I’m curious what epistemological grounding you are basing your claim on
I don't understand how you can equate the two and reconcile the past. The individuals who have pushed society forward in this domain or that scarcely, if ever, had any particular knowledge edge. Cases like Ramanujan [1] exemplify such to the point of absurdity.
If you took the average human from birth and gave them only 'the most primitive first principles', the chance that they would have novel insights into medicine is doubtful.
I also disagree with your following statement:
> Right now we're trying to essentially train on the entire corpus of human writing. That is a defacto acknowledgement that the absolute endgame for current tech is simple mimicry
At worst it's complex mimicry! But I would also say that mimicry is part of intelligence in general and part of how humans discover. It's also easy to see that AI can learn things - you can teach an AI a novel language by feeding in a fairly small amount of words and grammar of example text into context.
I also disagree with this statement:
> One fundamental difference is that AGI would not need some absurdly massive data dump to become intelligent
I don't think how something became intelligent should affect whether it is intelligent or not. These are two different questions.
> you can teach an AI a novel language by feeding in a fairly small amount of words and grammar of example text into context.
You didn't teach it, the model is still the same after you ran that. That is the same as a human following instructions without internalizing the knowledge, he forgets it afterward and didn't learn what he performed. If that was all humans did then there would be no point in school etc, but humans do so much more than that.

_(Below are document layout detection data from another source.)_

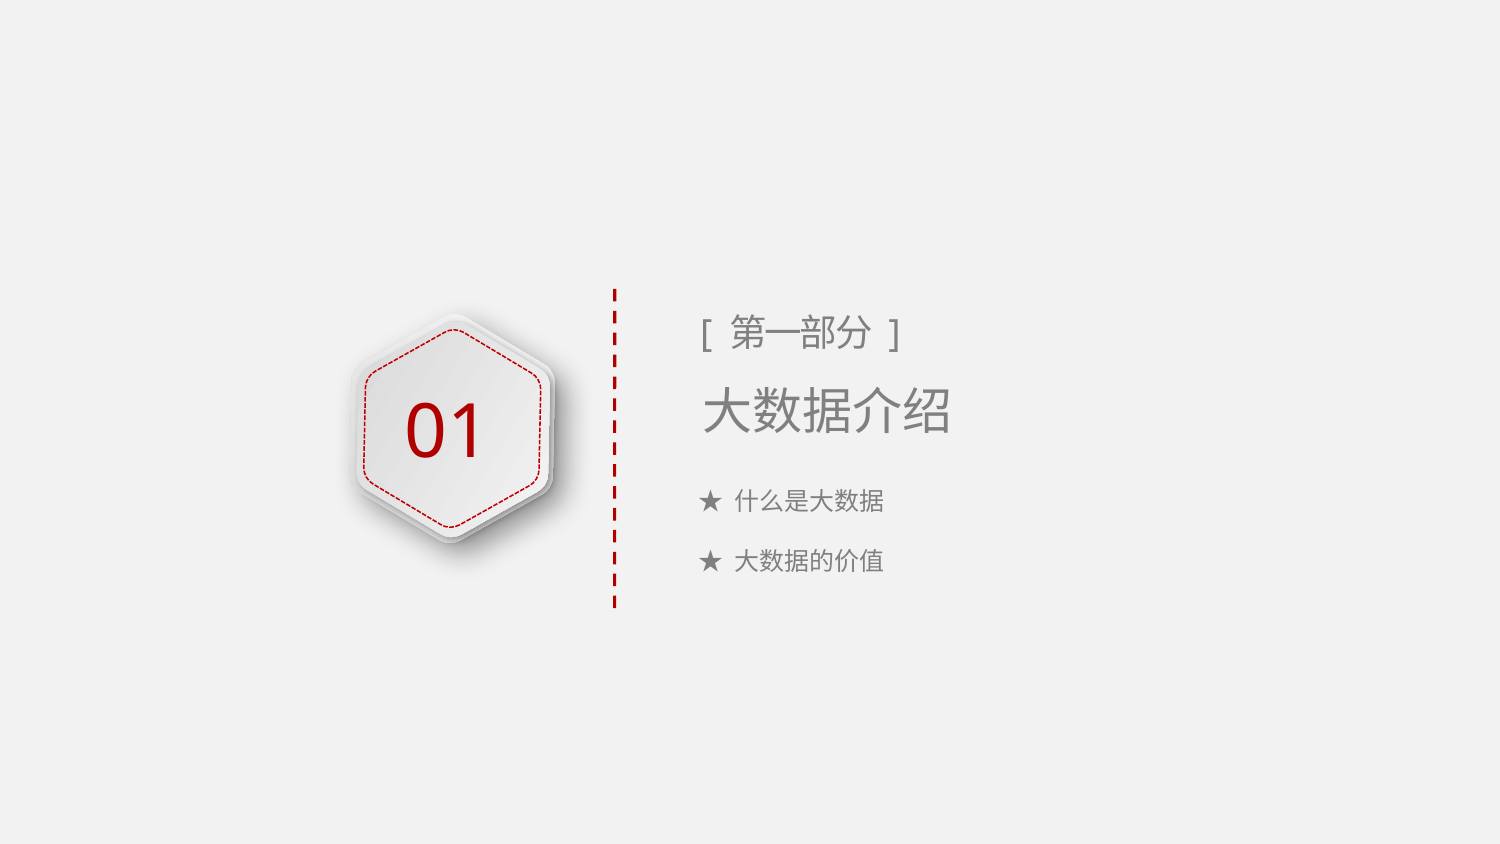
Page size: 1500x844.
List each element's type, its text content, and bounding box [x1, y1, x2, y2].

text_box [338, 325, 566, 532]
text_box 大数据介绍 [692, 374, 1128, 445]
text_box ★ 大数据的价值 [688, 540, 912, 580]
text_box ★ 什么是大数据 [688, 480, 912, 521]
text_box [ 第一部分 ] [690, 303, 942, 359]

As long as LLM are like an Alzheimer's human they will never become a general intelligence. And following instructions is not learning at all, learning is building an internal model for those instructions that is more efficient and general than the instructions themselves, humans do that and that is how we manage to advance science and knowledge.

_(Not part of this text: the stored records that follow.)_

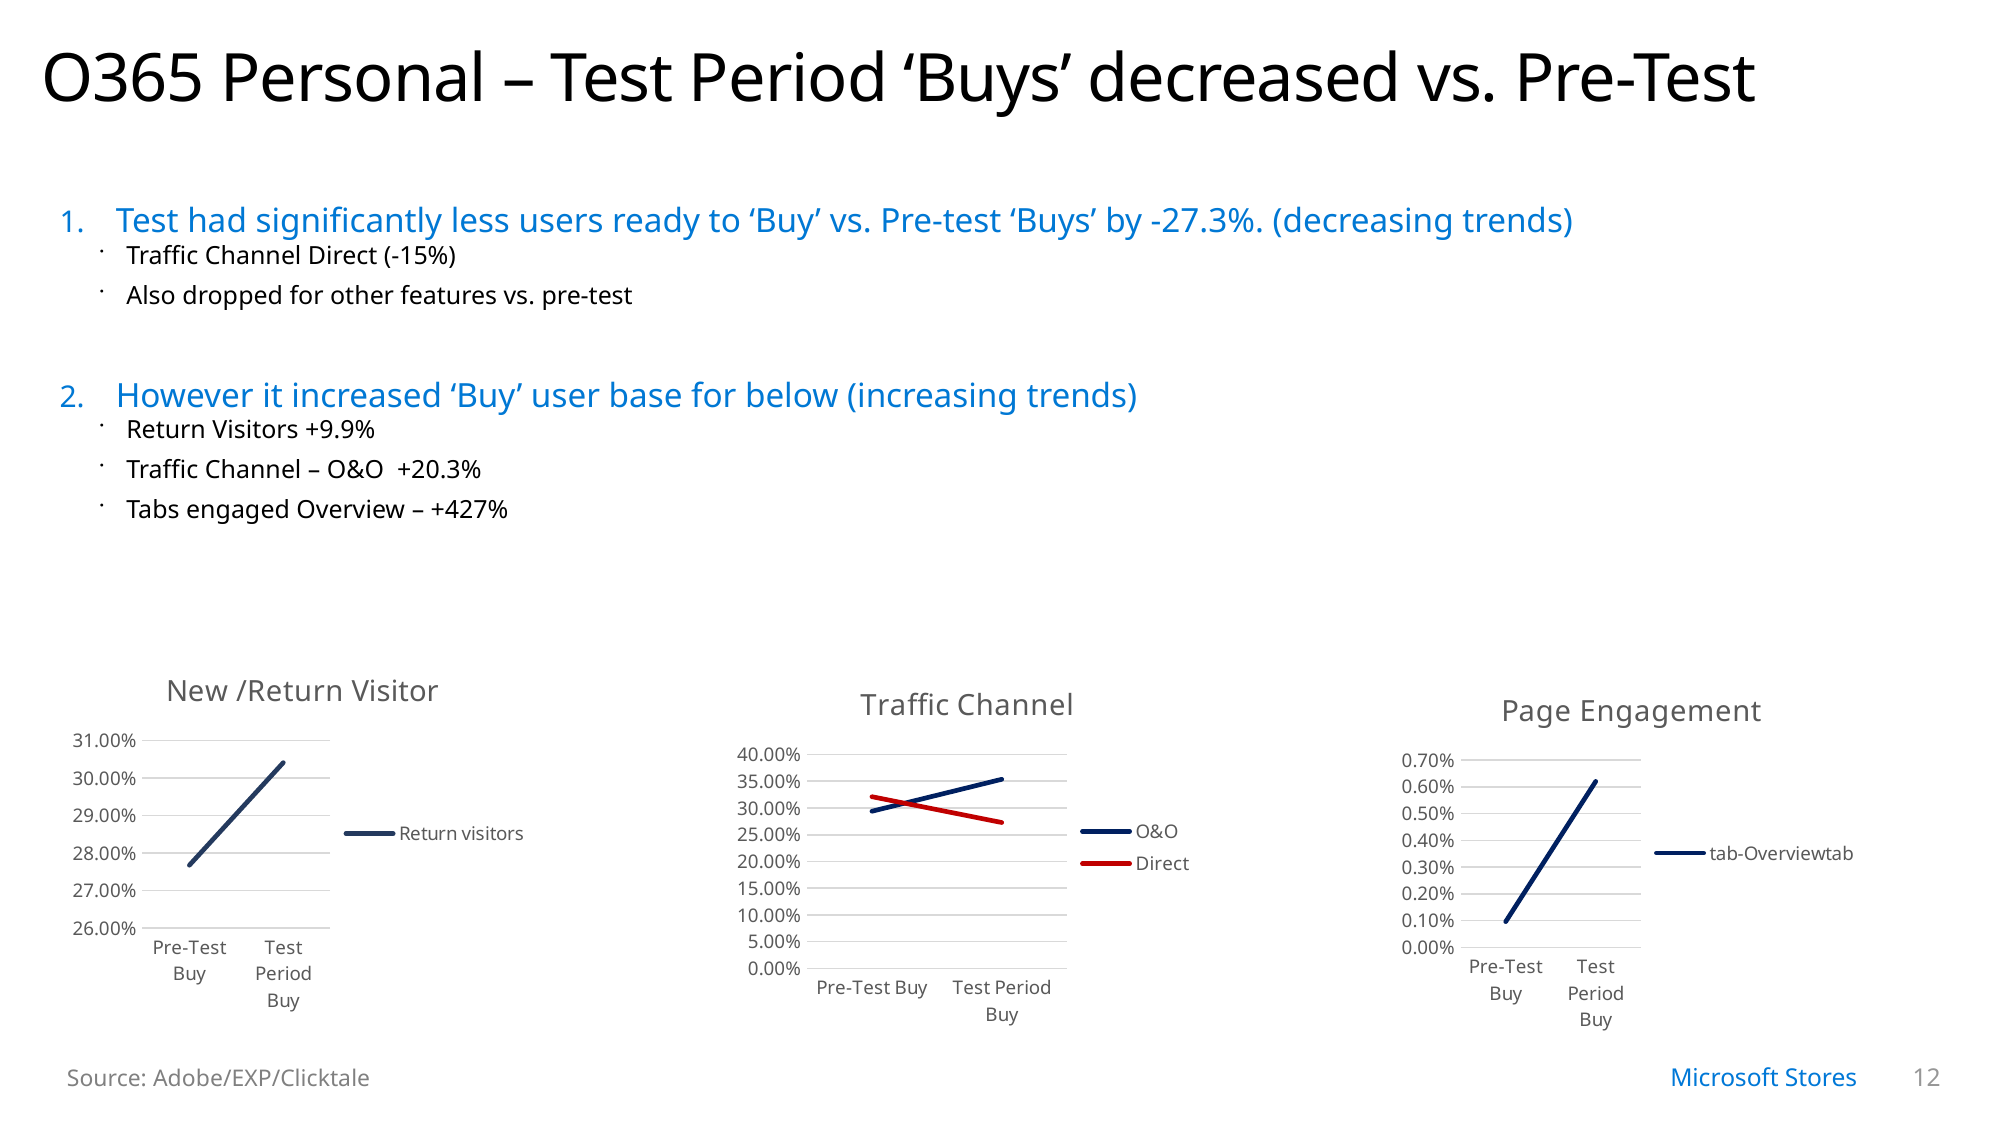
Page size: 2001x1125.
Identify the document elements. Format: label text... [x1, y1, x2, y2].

chart [62, 645, 544, 1022]
text_box Source: Adobe/EXP/Clicktale [42, 1054, 493, 1104]
chart [726, 659, 1208, 1036]
title O365 Personal – Test Period ‘Buys’ decreased vs. Pre-Test [41, 34, 1959, 116]
list Test had significantly less users ready to ‘Buy’ vs. Pre-test ‘Buys’ by -27.3%. (decreasing trends) Traffic Channel Direct (-15%) Also dropped for other features vs. pre-test However it increased ‘Buy’ user base for below (increasing trends) Return Visitors +9.9% Traffic Channel – O&O +20.3% Tabs engaged Overview – +427% [41, 159, 1844, 599]
chart [1391, 665, 1873, 1042]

It depends what you count as learning - you told it something, and it then applied that new knowledge, and if you come back to that conversation in 10 years, it will still have that new knowledge and be able to use it.

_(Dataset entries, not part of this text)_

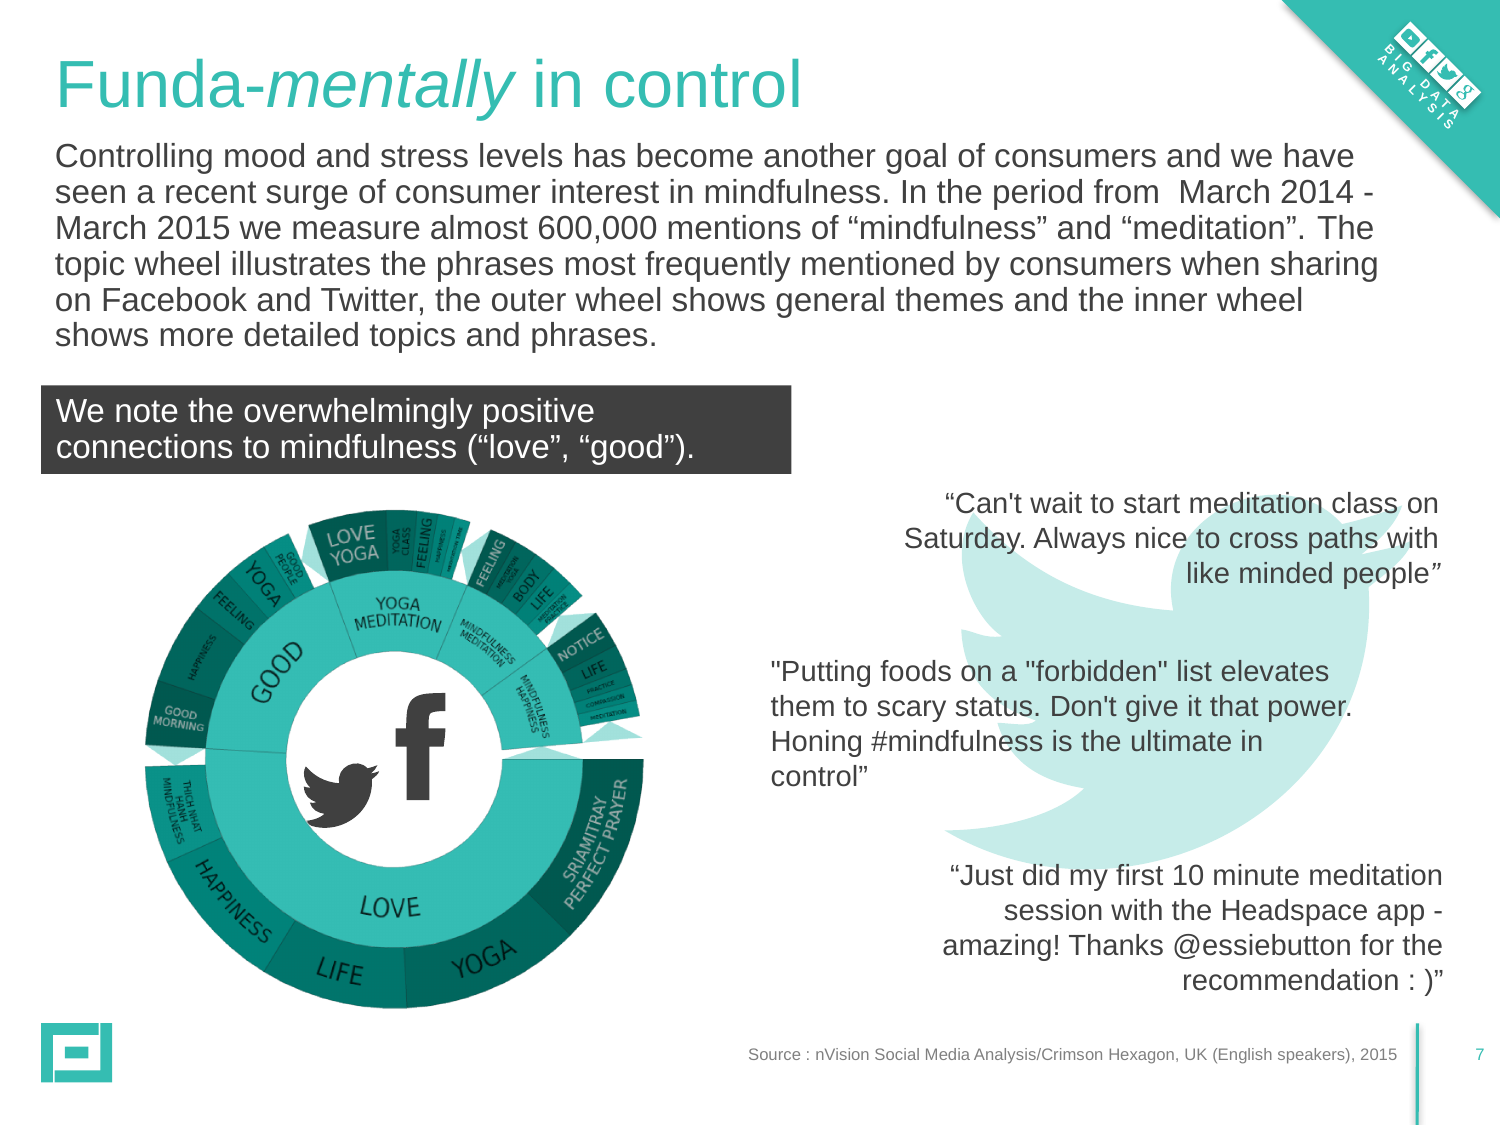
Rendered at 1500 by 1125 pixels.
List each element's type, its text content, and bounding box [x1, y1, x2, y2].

text_box Controlling mood and stress levels has become another goal of consumers and we have seen a recent surge of consumer interest in mindfulness. In the period from March 2014 - March 2015 we measure almost 600,000 mentions of “mindfulness” and “meditation”. The topic wheel illustrates the phrases most frequently mentioned by consumers when sharing on Facebook and Twitter, the outer wheel shows general themes and the inner wheel shows more detailed topics and phrases. [40, 131, 1411, 362]
text_box “Just did my first 10 minute meditation session with the Headspace app - amazing! Thanks @essiebutton for the recommendation : )” [874, 848, 1459, 1004]
text_box [961, 597, 1370, 645]
text_box “Can't wait to start meditation class on Saturday. Always nice to cross paths with like minded people” [874, 476, 1455, 597]
list Source : nVision Social Media Analysis/Crimson Hexagon, UK (English speakers), 2015 [112, 1039, 1414, 1072]
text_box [1281, 0, 1500, 219]
text_box We note the overwhelmingly positive connections to mindfulness (“love”, “good”). [41, 385, 792, 474]
picture [140, 503, 649, 1018]
text_box [944, 800, 1278, 848]
text_box "Putting foods on a "forbidden" list elevates them to scary status. Don't give it that power. Honing #mindfulness is the ultimate in control” [755, 645, 1383, 800]
text_box Funda-mentally in control [40, 42, 1276, 130]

Then when OpenAI does another training run it can also internalise that knowledge into the weights.
This is much like humans - we have short term memory (where it doesn't get into the internal model) and then things get baked into long term memory during sleep. AI's have context-level memory, and then that learning gets baked into the model during additional training.
Although whether or not it changed the weights IMO is not a prerequisite for whether something can learn something or not. I think we should be able to evaluate if something can learn by looking at it as a black-box, and we could make a black-box which would meet this definition if you spoke to a LLM and limited it to it's max context length each day, and then ran an overnight training run to incorporate learned knowledge into weights.
So one fundamental difference is that AGI would not need some absurdly massive data dump to become intelligent. In fact you would prefer to feed it as minimal a series of the most primitive first principles as possible because it's certain that much of what we think is true is going to end up being not quite so -- the same as for humanity at any other given moment in time.
We could derive more basic principles, but this one is fundamental and already completely incompatible with our current direction. Right now we're trying to essentially train on the entire corpus of human writing. That is a defacto acknowledgement that the absolute endgame for current tech is simple mimicry, mistakes and all. It'd create a facsimile of impressive intelligence because no human would have a remotely comparable knowledge base, but it'd basically just be a glorified natural language search engine - frozen in time.